Berlin wird progressives Bildungsland

Wir wollen, dass es für den Bildungserfolg keine Rolle spielt, aus welchem Land die Eltern eines Kindes kommen. Wir wollen, dass alle in ihrer Einzigartigkeit und Vielfalt in unseren Schulen so gefördert werden, dass aus ihnen wird, was aus ihnen werden kann. Wir wollen eine inklusive Schule.

Rede als Video

Aus dem Vorab-Wortprotokoll

8. Sitzung, 23. März 2017

lfd. Nr. 1:

Aktuelle Stunde

gemäß § 52 der Geschäftsordnung
des Abgeordnetenhauses von Berlin

„Bildungsspiegel an der Wand – welches ist das schlechteste Bildungsland?“

(auf Antrag der Fraktion der FDP)

 

 

Regina Kittler (LINKE):

„Nicht für die Schule, für das Leben lernen wir.“ –, dieser Ausspruch wird Seneca zugeschrieben. Allerdings ist die Negation seiner eigentlichen Feststellung, nicht für das Leben, für die Schule lernen wir, mit der er die Philosophenschulen seiner Zeit kritisierte, weil sie Schulweisheit statt Lebensweisheit lehrten. Das war kurz nach Beginn der Zeitrechnung. Wenn ich hier FDP und CDU sprechen höre, hat sich bei Ihnen offensichtlich noch nicht so viel verändert.

[Beifall bei der LINKEN, der SPD und
den GRÜNEN –
Zuruf von der LINKEN: Sehr richtig!]

Bei der FDP geht offensichtlich der Trend zum Reim, wobei das Versmaß etwas holpert, liebe Kolleginnen und Kollegen.

[Kurt Wansner (CDU): In der DDR
war alles anders!]

Deutsch war offensichtlich nicht so ganz Ihre Stärke, vom Inhalt einmal ganz zu schweigen.

[Paul Fresdorf (FDP): Ich war auf einer Berliner Schule! –
Heiterkeit und Beifall bei der AfD und der FDP]
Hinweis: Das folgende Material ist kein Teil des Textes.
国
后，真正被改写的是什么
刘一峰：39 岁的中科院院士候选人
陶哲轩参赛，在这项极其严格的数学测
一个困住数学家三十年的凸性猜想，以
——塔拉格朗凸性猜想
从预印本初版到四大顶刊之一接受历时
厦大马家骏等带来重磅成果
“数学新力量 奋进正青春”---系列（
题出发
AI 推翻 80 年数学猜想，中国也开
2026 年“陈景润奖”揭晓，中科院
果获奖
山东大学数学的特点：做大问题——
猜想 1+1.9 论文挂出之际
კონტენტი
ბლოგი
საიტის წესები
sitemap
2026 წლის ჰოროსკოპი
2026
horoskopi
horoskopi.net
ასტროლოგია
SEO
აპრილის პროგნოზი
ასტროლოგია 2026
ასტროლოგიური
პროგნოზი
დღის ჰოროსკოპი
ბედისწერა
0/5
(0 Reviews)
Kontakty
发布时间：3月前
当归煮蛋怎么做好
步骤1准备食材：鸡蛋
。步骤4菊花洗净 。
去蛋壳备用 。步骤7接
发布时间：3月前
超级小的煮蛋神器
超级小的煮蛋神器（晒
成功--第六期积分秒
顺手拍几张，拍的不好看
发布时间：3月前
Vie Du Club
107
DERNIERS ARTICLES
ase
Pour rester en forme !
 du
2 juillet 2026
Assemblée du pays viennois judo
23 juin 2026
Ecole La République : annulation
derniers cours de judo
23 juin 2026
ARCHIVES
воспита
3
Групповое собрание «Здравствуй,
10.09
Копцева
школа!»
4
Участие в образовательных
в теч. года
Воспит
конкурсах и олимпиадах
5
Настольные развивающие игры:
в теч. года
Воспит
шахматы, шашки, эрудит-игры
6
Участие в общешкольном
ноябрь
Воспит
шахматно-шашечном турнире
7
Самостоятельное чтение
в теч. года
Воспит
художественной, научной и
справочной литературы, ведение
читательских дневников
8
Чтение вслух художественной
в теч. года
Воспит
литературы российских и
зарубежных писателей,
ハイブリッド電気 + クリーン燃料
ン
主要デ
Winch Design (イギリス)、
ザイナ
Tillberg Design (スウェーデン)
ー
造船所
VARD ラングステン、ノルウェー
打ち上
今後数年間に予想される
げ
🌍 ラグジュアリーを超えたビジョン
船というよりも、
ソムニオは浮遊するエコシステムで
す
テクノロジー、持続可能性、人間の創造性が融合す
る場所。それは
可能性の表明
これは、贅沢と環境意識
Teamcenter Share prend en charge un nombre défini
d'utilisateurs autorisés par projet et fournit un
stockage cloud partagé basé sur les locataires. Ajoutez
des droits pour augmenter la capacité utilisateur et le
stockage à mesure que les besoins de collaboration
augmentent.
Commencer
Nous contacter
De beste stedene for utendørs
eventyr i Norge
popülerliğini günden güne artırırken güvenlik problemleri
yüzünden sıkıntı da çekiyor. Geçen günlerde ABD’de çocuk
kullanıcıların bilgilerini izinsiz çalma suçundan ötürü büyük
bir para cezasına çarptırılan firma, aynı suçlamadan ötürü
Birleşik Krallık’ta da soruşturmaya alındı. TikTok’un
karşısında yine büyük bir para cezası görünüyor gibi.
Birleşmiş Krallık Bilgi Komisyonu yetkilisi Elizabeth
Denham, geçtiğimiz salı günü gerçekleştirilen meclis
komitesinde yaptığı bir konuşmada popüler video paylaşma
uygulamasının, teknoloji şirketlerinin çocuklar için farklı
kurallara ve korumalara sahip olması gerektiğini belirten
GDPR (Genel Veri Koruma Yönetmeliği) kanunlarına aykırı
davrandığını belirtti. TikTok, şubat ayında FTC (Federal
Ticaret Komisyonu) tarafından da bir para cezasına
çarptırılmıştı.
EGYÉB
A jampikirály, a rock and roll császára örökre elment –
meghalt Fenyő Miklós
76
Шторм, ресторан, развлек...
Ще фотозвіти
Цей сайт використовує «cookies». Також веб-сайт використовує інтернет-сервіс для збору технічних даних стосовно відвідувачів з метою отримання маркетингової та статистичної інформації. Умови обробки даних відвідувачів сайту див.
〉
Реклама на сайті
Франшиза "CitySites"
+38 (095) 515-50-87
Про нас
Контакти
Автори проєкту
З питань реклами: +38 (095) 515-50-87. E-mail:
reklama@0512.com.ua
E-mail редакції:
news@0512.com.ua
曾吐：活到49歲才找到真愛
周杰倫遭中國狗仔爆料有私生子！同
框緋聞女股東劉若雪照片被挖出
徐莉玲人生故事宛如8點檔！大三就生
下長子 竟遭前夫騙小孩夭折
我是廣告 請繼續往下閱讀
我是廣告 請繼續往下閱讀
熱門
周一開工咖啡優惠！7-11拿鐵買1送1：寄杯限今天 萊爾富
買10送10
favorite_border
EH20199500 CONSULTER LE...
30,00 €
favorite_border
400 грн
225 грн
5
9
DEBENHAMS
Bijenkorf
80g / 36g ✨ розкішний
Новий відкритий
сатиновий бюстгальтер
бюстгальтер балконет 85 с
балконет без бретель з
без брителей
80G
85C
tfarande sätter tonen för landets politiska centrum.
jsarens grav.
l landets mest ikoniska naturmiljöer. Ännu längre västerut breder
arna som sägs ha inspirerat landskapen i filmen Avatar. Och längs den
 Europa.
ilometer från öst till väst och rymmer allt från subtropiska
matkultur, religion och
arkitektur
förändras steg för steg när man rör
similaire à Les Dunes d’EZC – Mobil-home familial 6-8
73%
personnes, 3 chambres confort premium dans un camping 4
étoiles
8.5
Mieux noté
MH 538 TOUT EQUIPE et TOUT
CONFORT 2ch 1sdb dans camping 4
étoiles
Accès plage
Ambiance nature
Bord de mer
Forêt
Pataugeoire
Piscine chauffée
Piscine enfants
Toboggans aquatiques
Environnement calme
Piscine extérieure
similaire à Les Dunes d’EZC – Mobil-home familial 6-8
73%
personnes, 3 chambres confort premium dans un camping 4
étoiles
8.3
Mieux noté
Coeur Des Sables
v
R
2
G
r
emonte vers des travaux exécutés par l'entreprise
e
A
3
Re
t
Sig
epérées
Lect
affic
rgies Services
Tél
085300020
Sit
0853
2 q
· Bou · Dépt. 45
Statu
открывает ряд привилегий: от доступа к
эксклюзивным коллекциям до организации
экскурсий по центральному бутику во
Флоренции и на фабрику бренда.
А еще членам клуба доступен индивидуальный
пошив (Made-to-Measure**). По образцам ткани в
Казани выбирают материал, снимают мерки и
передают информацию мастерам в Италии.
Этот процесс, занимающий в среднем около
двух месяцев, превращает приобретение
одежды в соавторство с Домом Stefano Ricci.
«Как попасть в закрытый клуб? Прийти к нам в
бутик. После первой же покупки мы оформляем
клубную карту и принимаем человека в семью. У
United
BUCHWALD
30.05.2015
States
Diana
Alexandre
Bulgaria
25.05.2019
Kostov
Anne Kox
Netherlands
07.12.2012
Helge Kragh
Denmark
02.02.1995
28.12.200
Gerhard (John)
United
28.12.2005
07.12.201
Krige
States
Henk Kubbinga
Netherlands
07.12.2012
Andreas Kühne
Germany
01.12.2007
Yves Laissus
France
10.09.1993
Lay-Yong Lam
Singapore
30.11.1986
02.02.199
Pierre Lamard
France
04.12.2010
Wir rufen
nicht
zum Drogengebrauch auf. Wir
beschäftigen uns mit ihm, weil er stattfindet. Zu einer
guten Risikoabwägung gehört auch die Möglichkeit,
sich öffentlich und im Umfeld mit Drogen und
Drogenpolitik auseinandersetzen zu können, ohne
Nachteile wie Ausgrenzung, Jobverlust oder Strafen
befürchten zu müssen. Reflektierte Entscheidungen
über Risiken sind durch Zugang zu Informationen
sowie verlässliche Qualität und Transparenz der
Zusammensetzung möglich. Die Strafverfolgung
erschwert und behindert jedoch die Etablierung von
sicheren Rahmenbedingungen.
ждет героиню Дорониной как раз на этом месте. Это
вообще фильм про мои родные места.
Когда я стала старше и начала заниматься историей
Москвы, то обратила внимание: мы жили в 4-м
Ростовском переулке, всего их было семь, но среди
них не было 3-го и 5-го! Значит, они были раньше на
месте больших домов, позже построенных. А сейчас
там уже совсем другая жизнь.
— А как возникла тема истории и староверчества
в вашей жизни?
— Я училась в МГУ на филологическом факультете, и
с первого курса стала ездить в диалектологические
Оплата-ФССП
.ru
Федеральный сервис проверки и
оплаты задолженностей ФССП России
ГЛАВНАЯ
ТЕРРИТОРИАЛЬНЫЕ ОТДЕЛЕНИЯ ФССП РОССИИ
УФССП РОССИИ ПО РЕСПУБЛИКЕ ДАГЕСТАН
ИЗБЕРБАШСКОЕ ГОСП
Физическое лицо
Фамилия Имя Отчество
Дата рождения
– Wissen Sie, wenn ich das höre, muss ich an Fußball denken. Alle quatschen mit, denken, sie hätten Ahnung und wissen alles besser.

[Carsten Ubbelohde (AfD): Und Sie stehen im Abseits! –
Lachen und Beifall bei der AfD –
Beifall bei der CDU und der FDP]

Außer dass Sie von der FDP – ja, rhythmisches Klatschen können Sie auch, schön! –

[Beifall bei der LINKEN, der SPD und
den GRÜNEN]

den Koalitionsvertrag nicht gut finden – müssen Sie übrigens auch nicht! –, frage ich Sie: Wo sind denn, bitte schön, Ihre revolutionären Vorschläge? Ich habe nicht einen einzigen hier gehört.

[Beifall bei der LINKEN, der SPD und
den GRÜNEN]

Die CDU, die sieht ergänzend gleich wieder bildungspolitisch das Abendland untergehen. Merkwürdigerweise fällt ihr das immer gerade dann ein, wenn sie nicht in der Regierung ist.

[Beifall bei der LINKEN, der SPD und
den GRÜNEN]

Die FDP will Berlin zum schlechtesten Bildungsland erklären

[Zurufe von der FDP: Ist es!]

und was Ihnen, den Abgeordneten von FDP und CDU offensichtlich wirklich wichtig ist – das haben wir heute auch noch einmal verstanden –, ist die Förderung der sogenannten Eliten. Dazu haben wir ganz klar einen anderen Ansatz, das ist so: Der Linken ist Bildungsgerechtigkeit wichtig!

[Lachen und Oih! bei der AfD
und der FDP]

Wir wollen, dass Bildungserfolg von der sozialen Herkunft unabhängig wird.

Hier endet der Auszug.